Problem requirements:
Everything in the entries except the pictures must be repeated exactly.

☆ ☆ ☆ ☆ ☆

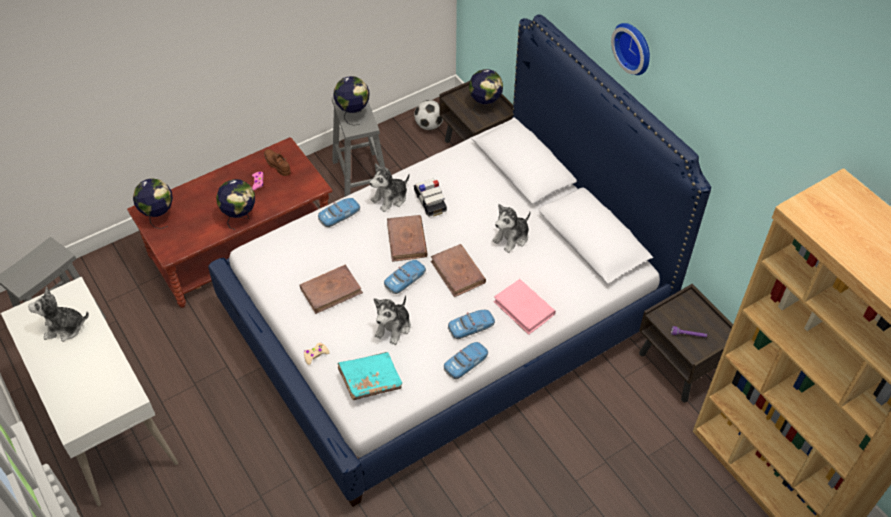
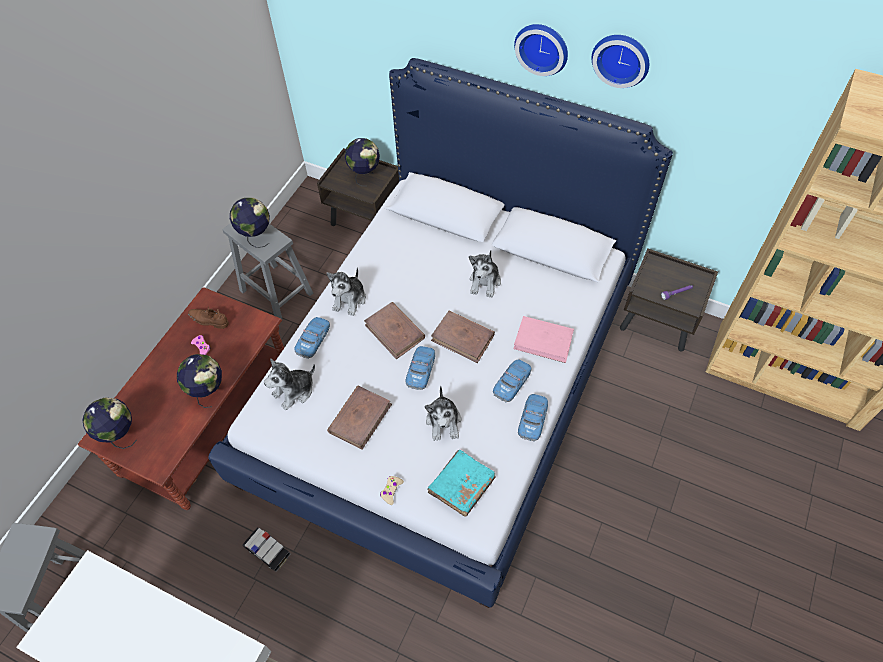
camera: 30 degrees left, 5 degrees up
(64, 328) = (108, 620): plush toy -> plush toy (294, 391)
(429, 125) = (307, 218): football -> none
(430, 202) = (389, 285): toy car -> toy car (268, 551)
(688, 83) = (621, 58): none -> wall clock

☆ ☆ ☆ ☆ ☆

Written response:
camera: 30 degrees left, 5 degrees up
(64, 328) = (108, 620): plush toy -> plush toy (294, 391)
(429, 125) = (307, 218): football -> none
(430, 202) = (389, 285): toy car -> toy car (268, 551)
(688, 83) = (621, 58): none -> wall clock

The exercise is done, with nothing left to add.